Protect your pets and service animals when extreme heat strikes:  

  • Never leave pets (or children) in the car. Temperatures rise quickly even with the windows down and can be deadly for your pet (or child). Call 911 if you see a pet or child in a hot car.  
  • Be sure your pets and service animals have access to plenty of water and food, especially when it's hot.  
  • Make sure your pet has plenty of shady places to go when outdoors.  
  • Avoid exercising with your pet outside on extremely hot days.  


Conserve Power 


It is important to save as much energy as possible during hot, humid summer months when people can use a lot of electricity.  
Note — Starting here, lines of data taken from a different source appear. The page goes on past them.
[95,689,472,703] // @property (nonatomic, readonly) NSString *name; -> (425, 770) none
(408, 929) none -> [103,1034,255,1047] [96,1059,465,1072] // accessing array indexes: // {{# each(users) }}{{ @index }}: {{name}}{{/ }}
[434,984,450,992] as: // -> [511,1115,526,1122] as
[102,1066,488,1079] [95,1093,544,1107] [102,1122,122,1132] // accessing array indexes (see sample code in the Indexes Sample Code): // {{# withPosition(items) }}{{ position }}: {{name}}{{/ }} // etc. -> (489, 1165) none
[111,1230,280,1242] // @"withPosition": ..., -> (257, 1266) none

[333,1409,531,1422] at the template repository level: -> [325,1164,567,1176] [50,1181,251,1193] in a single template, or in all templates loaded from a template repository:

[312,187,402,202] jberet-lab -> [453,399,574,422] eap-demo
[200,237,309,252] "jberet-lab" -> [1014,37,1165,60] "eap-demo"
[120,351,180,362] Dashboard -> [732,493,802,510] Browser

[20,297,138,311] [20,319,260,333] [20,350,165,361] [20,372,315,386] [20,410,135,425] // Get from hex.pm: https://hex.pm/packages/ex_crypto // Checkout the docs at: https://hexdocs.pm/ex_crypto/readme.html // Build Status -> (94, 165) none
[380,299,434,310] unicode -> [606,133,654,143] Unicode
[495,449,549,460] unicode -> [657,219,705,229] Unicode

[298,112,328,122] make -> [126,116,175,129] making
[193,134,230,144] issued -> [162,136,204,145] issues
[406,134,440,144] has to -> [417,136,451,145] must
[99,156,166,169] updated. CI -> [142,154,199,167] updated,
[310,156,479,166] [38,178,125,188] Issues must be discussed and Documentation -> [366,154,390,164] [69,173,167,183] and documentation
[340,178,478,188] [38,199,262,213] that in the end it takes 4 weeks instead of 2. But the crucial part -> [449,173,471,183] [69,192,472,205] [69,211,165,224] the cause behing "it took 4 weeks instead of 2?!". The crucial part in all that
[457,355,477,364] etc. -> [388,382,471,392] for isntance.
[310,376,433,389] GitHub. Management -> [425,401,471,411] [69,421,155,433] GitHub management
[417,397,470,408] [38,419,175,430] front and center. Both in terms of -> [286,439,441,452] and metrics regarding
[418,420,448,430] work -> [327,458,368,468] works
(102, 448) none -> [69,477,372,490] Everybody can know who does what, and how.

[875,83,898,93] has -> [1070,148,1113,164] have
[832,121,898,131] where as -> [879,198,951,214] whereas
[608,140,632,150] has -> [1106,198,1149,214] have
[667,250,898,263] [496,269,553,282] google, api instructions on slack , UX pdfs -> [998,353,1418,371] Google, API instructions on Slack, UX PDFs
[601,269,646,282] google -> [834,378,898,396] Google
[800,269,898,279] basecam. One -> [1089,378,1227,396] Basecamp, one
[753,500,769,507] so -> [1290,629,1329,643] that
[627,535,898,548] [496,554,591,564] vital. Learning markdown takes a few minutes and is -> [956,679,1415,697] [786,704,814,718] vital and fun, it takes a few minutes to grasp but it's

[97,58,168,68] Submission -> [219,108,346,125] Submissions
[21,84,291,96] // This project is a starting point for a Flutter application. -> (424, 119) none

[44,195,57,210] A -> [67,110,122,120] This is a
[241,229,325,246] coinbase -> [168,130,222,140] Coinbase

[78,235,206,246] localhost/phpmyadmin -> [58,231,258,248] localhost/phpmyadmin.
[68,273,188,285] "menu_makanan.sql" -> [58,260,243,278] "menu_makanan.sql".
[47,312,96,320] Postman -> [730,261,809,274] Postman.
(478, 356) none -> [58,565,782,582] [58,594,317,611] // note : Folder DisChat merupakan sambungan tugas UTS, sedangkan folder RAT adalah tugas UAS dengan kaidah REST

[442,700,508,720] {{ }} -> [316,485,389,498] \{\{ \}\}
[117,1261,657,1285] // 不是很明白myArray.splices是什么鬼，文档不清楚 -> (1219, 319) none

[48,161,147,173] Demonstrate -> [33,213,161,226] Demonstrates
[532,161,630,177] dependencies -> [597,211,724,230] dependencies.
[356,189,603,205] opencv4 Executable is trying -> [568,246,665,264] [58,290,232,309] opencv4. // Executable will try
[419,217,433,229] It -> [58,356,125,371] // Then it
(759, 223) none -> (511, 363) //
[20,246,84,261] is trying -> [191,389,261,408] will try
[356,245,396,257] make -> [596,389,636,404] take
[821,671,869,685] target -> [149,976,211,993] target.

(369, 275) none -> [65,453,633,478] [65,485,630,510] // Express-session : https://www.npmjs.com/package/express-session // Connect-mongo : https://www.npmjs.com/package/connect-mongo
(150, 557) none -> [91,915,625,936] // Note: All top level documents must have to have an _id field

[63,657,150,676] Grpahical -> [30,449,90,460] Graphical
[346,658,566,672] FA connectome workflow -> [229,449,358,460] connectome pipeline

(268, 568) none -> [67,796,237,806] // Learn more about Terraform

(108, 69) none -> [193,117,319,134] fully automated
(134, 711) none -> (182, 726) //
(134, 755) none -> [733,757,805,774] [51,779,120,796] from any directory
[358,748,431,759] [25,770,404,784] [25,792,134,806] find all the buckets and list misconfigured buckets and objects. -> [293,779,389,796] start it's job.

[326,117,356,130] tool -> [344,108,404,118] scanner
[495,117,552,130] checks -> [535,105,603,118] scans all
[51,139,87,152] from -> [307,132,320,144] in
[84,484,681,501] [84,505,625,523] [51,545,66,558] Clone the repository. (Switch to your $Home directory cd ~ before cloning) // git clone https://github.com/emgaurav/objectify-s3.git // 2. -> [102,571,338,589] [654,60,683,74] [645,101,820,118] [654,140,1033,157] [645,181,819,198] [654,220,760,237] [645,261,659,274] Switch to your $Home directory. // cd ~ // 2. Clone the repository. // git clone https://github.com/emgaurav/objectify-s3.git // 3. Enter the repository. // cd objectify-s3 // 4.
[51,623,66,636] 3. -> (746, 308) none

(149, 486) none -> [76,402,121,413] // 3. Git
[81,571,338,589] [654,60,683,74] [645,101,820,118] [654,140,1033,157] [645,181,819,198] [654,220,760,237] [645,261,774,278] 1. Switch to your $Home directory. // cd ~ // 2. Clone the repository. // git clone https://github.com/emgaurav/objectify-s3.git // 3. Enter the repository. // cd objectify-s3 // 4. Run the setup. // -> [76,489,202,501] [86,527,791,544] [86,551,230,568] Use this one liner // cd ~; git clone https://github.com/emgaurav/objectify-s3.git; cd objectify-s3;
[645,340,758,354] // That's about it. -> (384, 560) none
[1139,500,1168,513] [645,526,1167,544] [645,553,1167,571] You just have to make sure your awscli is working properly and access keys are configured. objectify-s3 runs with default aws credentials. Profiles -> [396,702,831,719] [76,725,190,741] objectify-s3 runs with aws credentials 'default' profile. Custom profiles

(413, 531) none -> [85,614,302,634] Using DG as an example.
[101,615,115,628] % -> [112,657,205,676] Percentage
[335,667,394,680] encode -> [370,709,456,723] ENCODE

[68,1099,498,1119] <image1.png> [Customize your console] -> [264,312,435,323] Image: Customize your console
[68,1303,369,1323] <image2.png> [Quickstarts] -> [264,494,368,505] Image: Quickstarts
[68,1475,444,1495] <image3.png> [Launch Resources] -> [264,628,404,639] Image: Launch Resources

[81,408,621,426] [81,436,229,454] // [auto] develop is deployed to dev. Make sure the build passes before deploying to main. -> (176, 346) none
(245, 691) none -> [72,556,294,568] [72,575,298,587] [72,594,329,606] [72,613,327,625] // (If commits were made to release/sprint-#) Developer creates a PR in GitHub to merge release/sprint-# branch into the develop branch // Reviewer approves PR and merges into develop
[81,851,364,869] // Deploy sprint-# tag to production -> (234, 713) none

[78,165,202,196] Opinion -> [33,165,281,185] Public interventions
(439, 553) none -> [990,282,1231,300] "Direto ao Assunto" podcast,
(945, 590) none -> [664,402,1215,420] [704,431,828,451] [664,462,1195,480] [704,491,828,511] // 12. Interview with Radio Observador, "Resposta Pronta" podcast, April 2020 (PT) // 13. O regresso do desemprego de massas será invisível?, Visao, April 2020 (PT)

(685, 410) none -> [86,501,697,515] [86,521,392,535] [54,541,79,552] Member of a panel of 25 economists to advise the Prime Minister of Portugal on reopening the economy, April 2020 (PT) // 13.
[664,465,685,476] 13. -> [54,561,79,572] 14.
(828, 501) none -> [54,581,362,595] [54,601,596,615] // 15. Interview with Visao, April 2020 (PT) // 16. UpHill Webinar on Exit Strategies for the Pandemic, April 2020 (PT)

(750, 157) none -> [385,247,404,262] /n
  • Steps you can take to prevent an outage include: 
  • Set your air conditioner thermostat no lower than 78 degrees. 
  • Use the air conditioner when you are home. If you want to cool your home before you return, set a timer that turns on no earlier than 30 minutes before you arrive. 
  • Turn off nonessential appliances. 
  • Have emergency supplies on hand in case of an outage. If you lose power, notify your utility provider immediately. 
  • If you lose power, notify your utility provider immediately.  

Learn more about power outages on our Utility Disruptions page. 

Learn more from Con Edison and PSEG Long Island about how you can save energy (and money on your energy bill).


Conserve Water 

The improper opening of fire hydrants wastes 1,000 gallons of water per minute, causes flooding on city streets, and can lower water pressure to dangerous levels and can hamper the ability of FDNY to fight fire safely and quickly. 

Properly used "spray caps" reduce hydrant output to a safe 25 gallons per minute while still providing relief from the heat. To obtain a spray cap, an adult 18 years or older with proper identification can go to their local firehouse and request one. Learn more from FDNY


What the City Does


The City works closely with the National Weather Service to monitor severe weather threats that could affect the five boroughs and communicates this to the public. The City also shares information with service providers who opt in through the Advance Warning System.


During heat emergencies, the City will open cooling centers throughout the five boroughs. Visit the Cooling Center Finder or call 311 (212-639-9675 for Video Relay Service, or TTY: 212-504-4115) to find out whether a cooling center is open near you.  


Additionally, the NYC Fire Department (FDNY) and NYC Department of Environmental Protection (DEP) may distribute hydrant spray caps to conserve water. Opening hydrants without a cap results in a drop in local water pressure and threatens firefighting capabilities.


When a heat advisories are in effect, the City installs spray caps on fire hydrants on certain NYC Department of Transportation's (DOT)  Open Streets with dense tree canopy cover. Open Streets with cooling features are also called "Cool Streets."


New York City Parks’ Cool It! NYC map can help New Yorkers find places near them to hydrate, refresh, and stay in the shade from NYC Parks.